Did I miss something? Is any of this new, or terrifying? Perhaps the thing which I find the most ridiculous, and the documentary returns to over and over again, is the taser/ pepper spray deal. There’s no question that prisoners get into fights with each other, and disobey the requests of the guards. What should the response be when a pair of guys (who may or may not be chartered accountants on the outside,) start whaling on each other?
Do officers should just start punching the inmates to stop them. No? Okay, then officers should let the inmates fight it out. Still bad? How about lethal force, if (mostly) non-lethal options aren’t allowed? What options are left to the guards, other than perhaps distributing peer-mediation manuals to every inmate upon arrival?

For the record, I’ve been pepper sprayed. It sucks. It’d sure stop me from fighting, or from disobeying someone.

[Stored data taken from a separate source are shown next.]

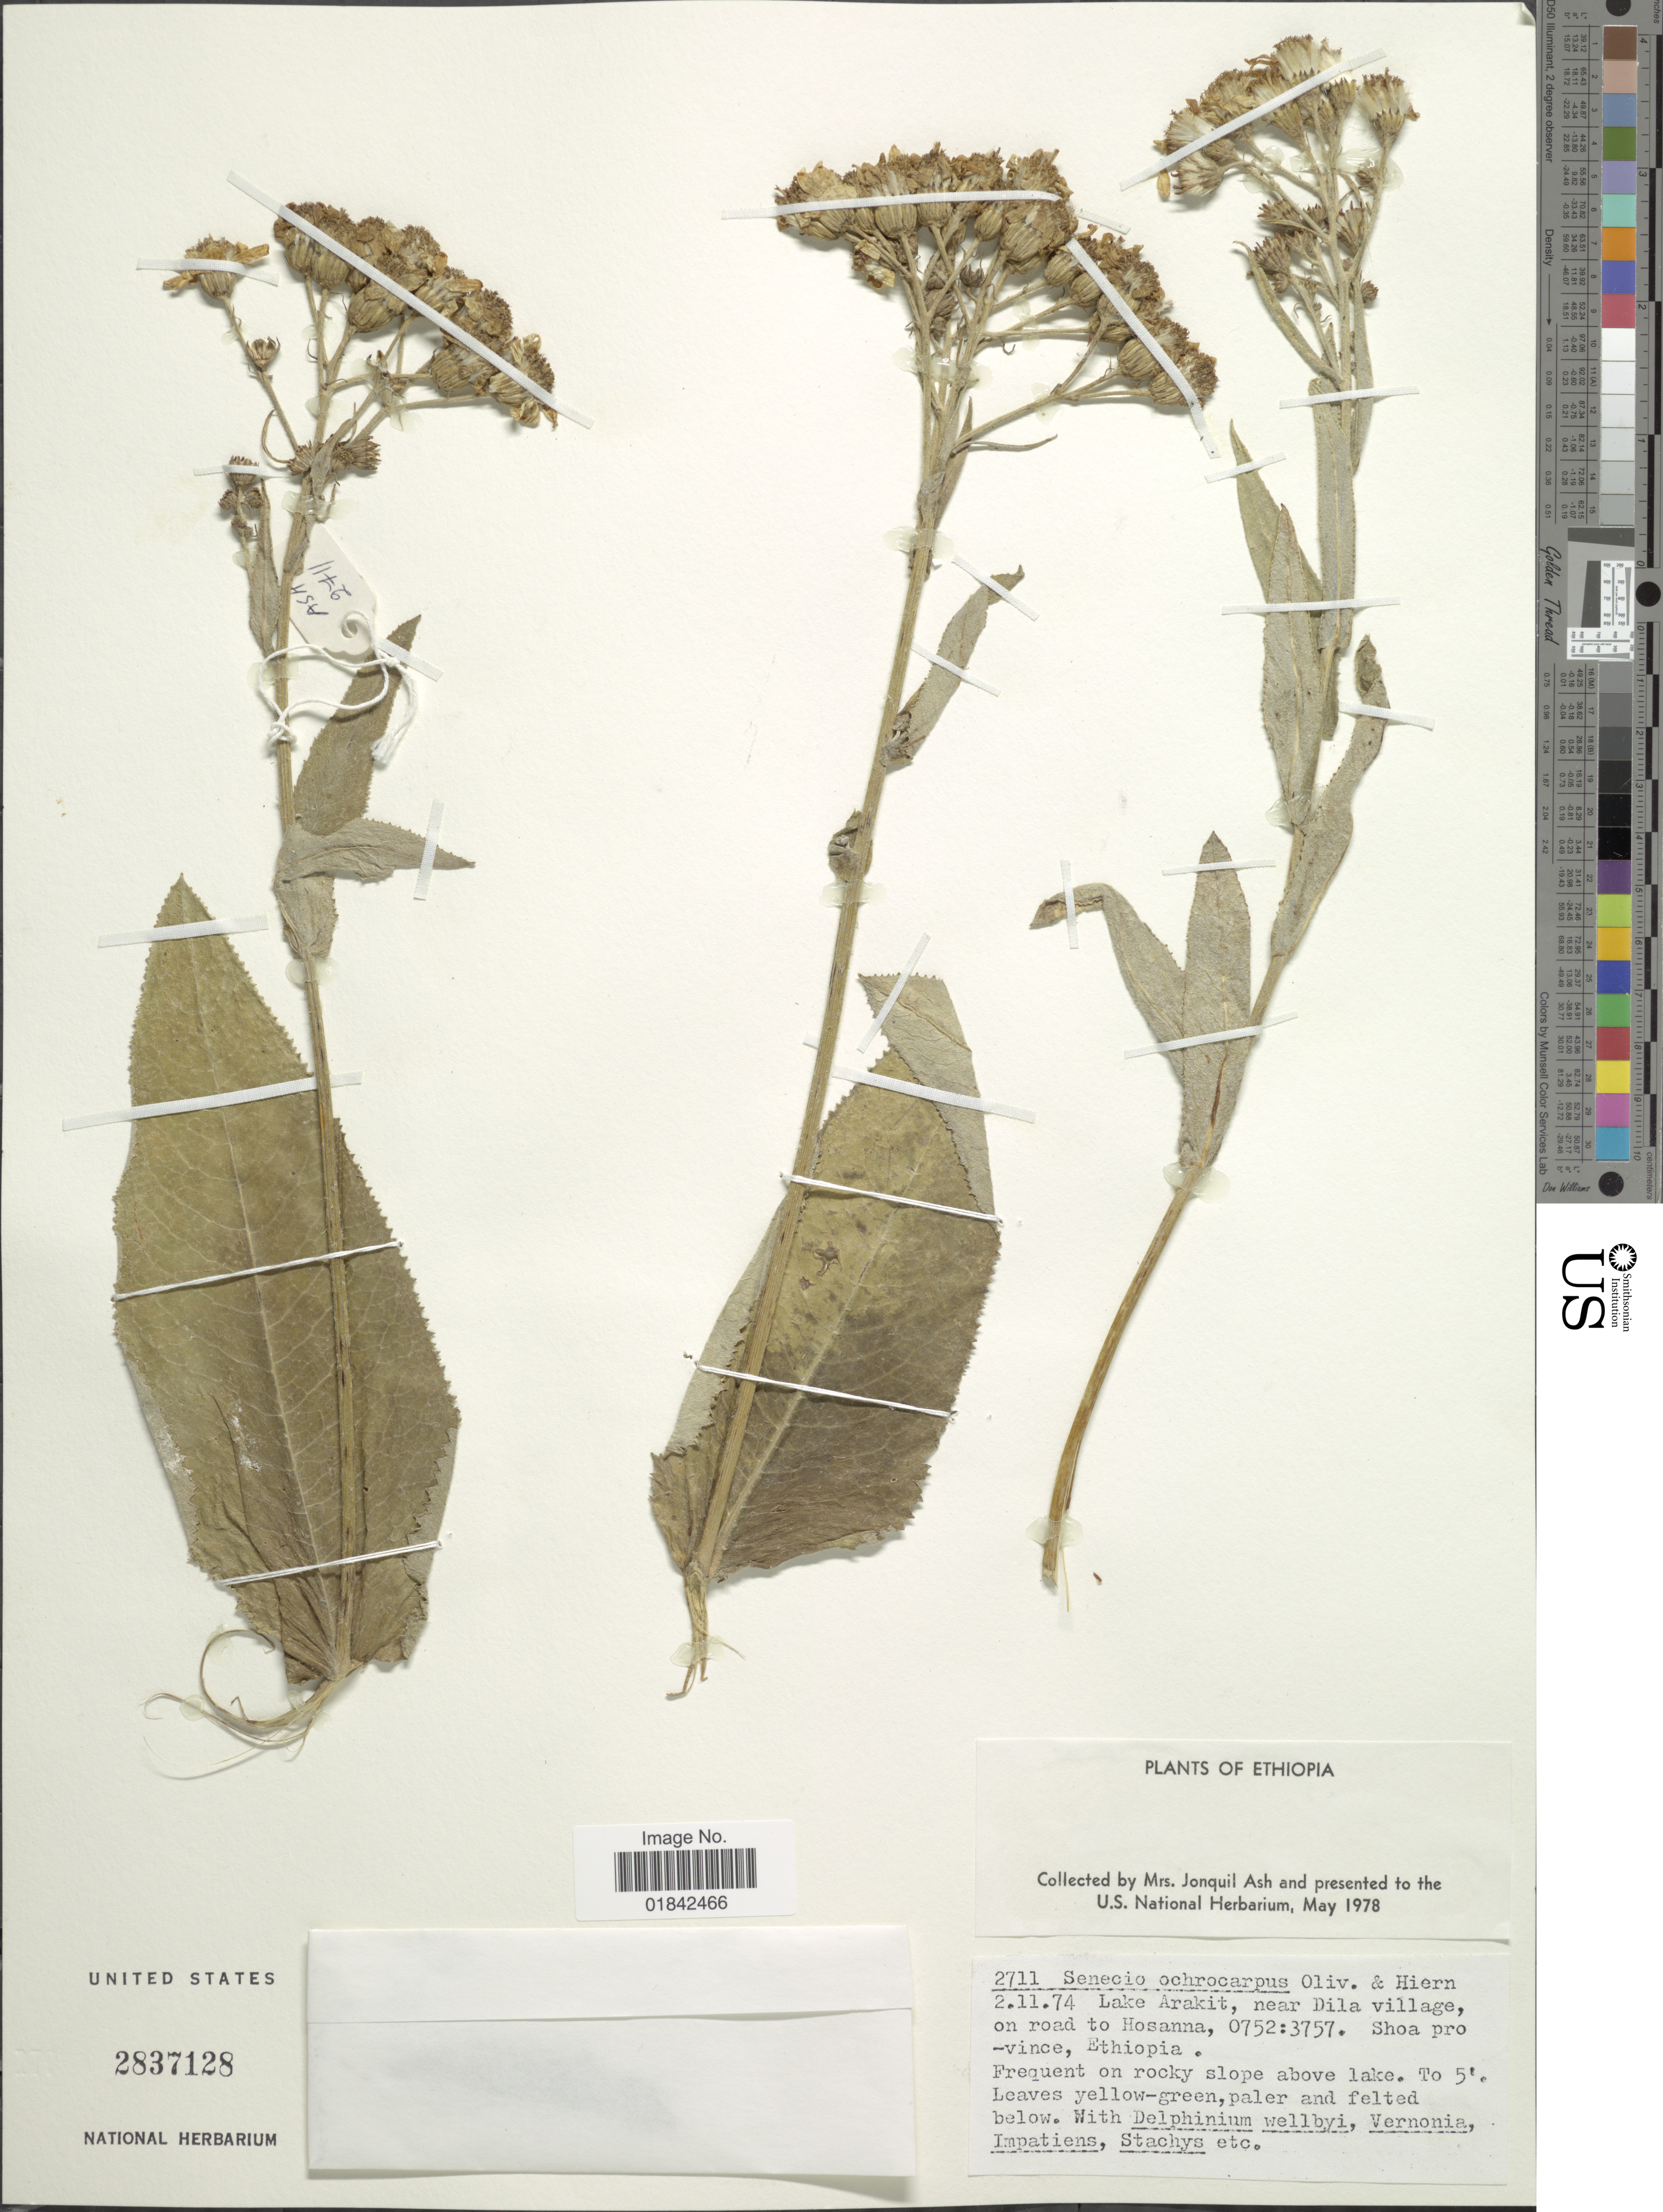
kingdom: Plantae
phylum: Tracheophyta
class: Magnoliopsida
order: Asterales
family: Asteraceae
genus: Senecio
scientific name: Senecio ochrocarpus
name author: Oliv. & Hieron.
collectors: J. Ash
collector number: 2711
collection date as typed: Transcribed d/m/y: 2/11/74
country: Ethiopia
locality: Lake Arakit, near Dila village, on road to Hosanna, Shoa province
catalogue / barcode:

Fuck-off once and for all, you fascist xenophobic (funny that, being a first generation Latino-American) prick!


kid,

I wasn’t speaking merely about your prisons (although I am sure fifty years ago, you didn’t house the largest population of inmates IN THE WORLD. Police state, anyone?) but the overall hardening of your society – it’s becoming more and more about ME, ME, ME…and fuck the rest.